Merck & Co. Inc. and Upsher-Smith Laboratories Inc. have agreed to pay $60.2 million to settle multidistrict litigation (MDL) accusing the companies of a pay-for-delay scheme for the potassium supplement K-Dur. On May 23, U.S. District Judge Stanley B. Chesler gave preliminary approval to the settlement, which was agreed to in February. This comes “after more than 17 years of litigation and four rounds of mediation” over direct purchasers’ claims that the companies had wrongly kept K-Dur’s generic competition off the market. Pursuant to the settlement, the Defendants will pay $60.2 million into an escrow fund for the class members.

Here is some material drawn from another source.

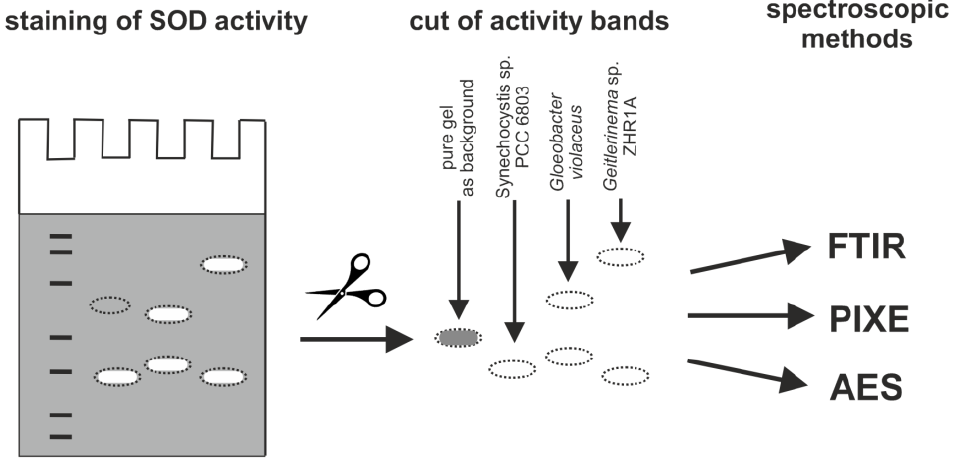
Figure 5. The scheme of preparation of SOD activity bands in a gel for spectroscopic analysis: Fourier transformed infrared (FTIR) spectroscopy, particle-induced X-ray emission (PIXE), atomic emission spectroscopy (AES). For the spectroscopic analyses, a pure gel without SOD activity was used as background.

The MDL revolves around settlements Merck reached with Upsher-Smith and Baxter International Inc. unit ESI Lederle Inc. in which the generics manufacturers pushed back their release of generic forms of K-Dur 20, which treats potassium deficiencies, including those that stem from taking diuretics to treat high blood pressure. The Plaintiffs, which included drug retailers Walgreen Co., Rite Aid Corp. and CVS Pharmacy Inc., had contended that the drug companies had entered a reverse-payment agreement that delayed the entry of low-cost generic versions of K-Dur 20 until September 2001, keeping the price of the brand-name drug artificially high in violation of the Sherman Act.

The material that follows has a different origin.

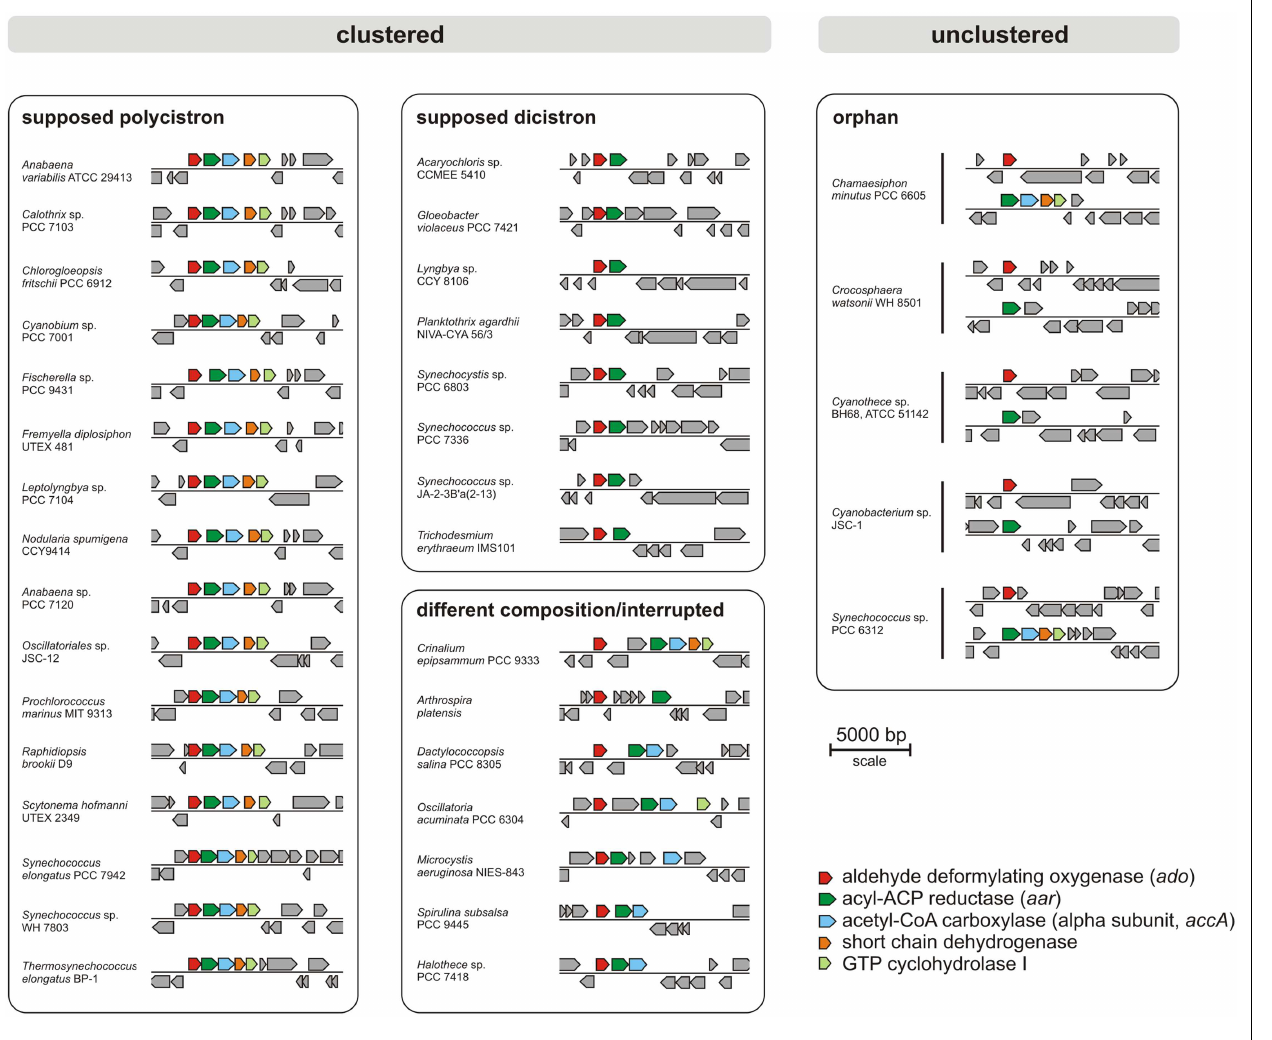
FIGURE 1 | Examples for genomic arrangements of aldehyde deformylating oxygenase orthologs in cyanobacteria . By using JGI database and blastP algorithm (threshold E -value = 1e − 5 ) 181 cyanobacterial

The Plaintiffs are represented by Deborah S. Corbishley of Kenny Nachwalter PA, Barry L. Refsin of Hangley Aronchick Segal Pudlin & Schiller, Scott E. Perwin and Lauren C. Ravkind of Kenny Nachwalter PA, Peter Pearlman of Cohn Lifland Pearlman Herrmann & Knopf LLP, David F. Sorensen of Berger & Montague PC and Bruce E. Gerstein, Joseph Opper and Kimberly Hennings of Garwin Gerstein & Fisher LLP. The case is Hip Health Plan, et al. v. Schering-Plough et al., (case number 2:01-cv-01652) and the MDL is In Re: K-Dur Antitrust Litigation (case number 1419). Both of the cases are in the U.S. District Court for the District of New Jersey.